Pigafetta’s dictionary contained about 400 words. However, as can be seen in this sample…
…his spelling seems to be based on the sound of the words in Italian, instead of a transliteration from Jawi. Over the years, as Malaya changed hands, several other dictionaries and spelling systems for Malay in Roman script were published, but the spellings differ quite significantly, by time and region based on who’s colonizing.
Of interest was the case of Malaysia vs Indonesia spelling: after the Anglo-Dutch treaty of 1824, Malaya went under the British, while Indonesia went under the Dutch. In the early 1900s, it was said that Malaya standardized its spelling for official use using the Wilkinson spelling system, while Indonesia used the van Ophuijsen spelling system, which spelled Malay words according to Dutch sounds.
The commonly seen difference was that the van Ophuijsen system uses ‘j’ for ‘c’ and ‘y’ sounds: ‘jari’ in Malaya was spelled ‘tjari’ in Indonesia, ‘nyawa’ was spelled ‘njawa’, etc. Oh, and ‘u’ sounds are written as ‘oe’. Like this:
Several improvements to the system happened after that, perhaps notably by a Malay scholar named Za’ba, who among other things identified the six vocal sounds used in Malay and set down several rules in transliterating Jawi words into Rumi, the Roman script.
Sometime in 1967, Malaysia and Indonesia got together and standardized their spelling systems, and since then, the spelling system for Malay words in Malaysia had been maintained by the Dewan Bahasa and Pustaka (DBP).
So with the Rumi script in place and more vocabulary added to the language over the years from various colonizers, Classical Malay turned into the modern Malay we know today. And unlike Kawi, Pallava and Rencong, which can barely be seen today, Jawi is still being used in modern day Malaysia. However…
Although it’s still being used, some fear that Jawi will soon be forgotten
Academically, there might still be value in learning the Jawi script. Jawi did make up a huge part of Malaya’s history, and in the 700 or so years when Jawi was the belle of the ball, thousands of historical documents were written in it. Even (perhaps) the most recognizable historical document we have, the Declaration of Independence, was written in Jawi. However, at least 4,000 of these historical documents are still waiting to be researched and/or transliterated into Rumi.
With the improvements in spelling Malay words in Rumi over the years, Jawi had not been neglected by Malay scholars, with more rules added for spelling with it to remove ambiguity. But although both systems are still being used today, Jawi is considerably less popular. Sometime in the 1960s the National Language Act 1963/67 was implemented, and it effectively established the Rumi system as the official writing system for Malay, although it’s not wrong if people want to use Jawi.
“The script of the national language shall be the Rumi script: provided that this shall not prohibit the use of the Malay script, more commonly known as the Jawi script, of the national language,” – Section 9 of the National Language Act.
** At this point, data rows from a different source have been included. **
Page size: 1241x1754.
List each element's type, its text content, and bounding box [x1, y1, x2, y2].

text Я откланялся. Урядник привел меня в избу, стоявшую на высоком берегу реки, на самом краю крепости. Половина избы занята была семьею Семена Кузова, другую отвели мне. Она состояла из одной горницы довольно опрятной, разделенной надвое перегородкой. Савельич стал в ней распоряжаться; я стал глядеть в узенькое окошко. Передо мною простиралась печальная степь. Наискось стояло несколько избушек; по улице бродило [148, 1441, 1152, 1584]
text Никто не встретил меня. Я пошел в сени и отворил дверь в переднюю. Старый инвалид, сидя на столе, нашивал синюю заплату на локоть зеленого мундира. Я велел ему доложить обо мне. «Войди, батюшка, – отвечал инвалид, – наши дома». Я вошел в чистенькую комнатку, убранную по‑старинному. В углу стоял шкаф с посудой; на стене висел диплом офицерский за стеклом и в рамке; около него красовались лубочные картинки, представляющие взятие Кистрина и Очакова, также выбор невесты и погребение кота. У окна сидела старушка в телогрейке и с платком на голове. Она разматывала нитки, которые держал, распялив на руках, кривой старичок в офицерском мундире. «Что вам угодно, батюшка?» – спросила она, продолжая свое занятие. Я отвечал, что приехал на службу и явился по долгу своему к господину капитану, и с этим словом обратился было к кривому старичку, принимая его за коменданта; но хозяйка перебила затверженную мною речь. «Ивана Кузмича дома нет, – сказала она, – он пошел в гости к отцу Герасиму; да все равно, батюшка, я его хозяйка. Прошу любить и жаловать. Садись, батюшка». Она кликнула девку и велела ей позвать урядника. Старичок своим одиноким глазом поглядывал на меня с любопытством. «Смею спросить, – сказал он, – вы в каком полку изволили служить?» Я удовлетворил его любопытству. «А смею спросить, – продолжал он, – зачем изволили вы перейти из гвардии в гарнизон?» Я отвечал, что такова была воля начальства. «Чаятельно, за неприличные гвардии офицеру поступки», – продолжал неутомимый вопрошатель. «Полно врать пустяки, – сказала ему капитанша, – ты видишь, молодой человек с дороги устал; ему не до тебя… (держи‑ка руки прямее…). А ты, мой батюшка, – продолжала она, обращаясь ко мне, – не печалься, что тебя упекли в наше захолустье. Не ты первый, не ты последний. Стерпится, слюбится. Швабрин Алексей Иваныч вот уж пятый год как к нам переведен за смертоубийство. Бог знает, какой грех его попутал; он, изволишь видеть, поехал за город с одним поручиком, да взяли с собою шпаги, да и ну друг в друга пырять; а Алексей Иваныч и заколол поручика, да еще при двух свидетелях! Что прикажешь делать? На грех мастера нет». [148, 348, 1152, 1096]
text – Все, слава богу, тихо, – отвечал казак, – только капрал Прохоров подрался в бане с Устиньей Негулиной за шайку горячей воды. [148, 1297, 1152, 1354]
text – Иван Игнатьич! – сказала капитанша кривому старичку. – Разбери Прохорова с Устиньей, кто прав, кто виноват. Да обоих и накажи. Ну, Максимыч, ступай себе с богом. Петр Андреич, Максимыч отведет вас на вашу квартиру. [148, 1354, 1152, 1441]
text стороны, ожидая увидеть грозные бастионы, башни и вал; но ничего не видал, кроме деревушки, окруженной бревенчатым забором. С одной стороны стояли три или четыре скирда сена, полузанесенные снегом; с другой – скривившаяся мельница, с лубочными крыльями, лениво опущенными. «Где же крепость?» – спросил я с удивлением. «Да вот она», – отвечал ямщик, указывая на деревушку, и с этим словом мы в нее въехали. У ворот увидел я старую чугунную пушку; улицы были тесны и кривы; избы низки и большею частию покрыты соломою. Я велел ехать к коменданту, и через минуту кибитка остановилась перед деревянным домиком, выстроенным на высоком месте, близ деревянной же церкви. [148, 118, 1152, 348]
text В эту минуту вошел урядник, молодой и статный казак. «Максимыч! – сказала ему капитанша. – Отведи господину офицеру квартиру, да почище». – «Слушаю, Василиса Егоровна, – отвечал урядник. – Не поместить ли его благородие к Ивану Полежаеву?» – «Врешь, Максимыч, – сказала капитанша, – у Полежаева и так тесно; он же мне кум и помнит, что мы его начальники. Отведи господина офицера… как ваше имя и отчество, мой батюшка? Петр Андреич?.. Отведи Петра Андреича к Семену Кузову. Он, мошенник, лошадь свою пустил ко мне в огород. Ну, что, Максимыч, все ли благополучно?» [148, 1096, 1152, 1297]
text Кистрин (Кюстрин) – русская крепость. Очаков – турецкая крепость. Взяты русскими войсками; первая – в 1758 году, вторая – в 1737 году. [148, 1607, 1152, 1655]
Today, Jawi is still being taught in schools, most noticeably in the subject of Pendidikan Islam, where the official textbooks are written almost entirely in Jawi. However, there is a concern that Jawi is becoming less and less popular, particularly among the younger generation. It must be noted, however, that we are unable to find the exact statistics to back this statement. Regardless of that, to fix the perception, some state governments and NGOs have tried using the script more in banners and signboards, and by holding campaigns to rekindle the people’s interest in the script.
Regardless of how people may see Jawi, it can’t be denied that it is a significant part of Malaysia’s history, but whether or not it will still be relevant in Malaysia’s future… that’s not really something we can say for certain.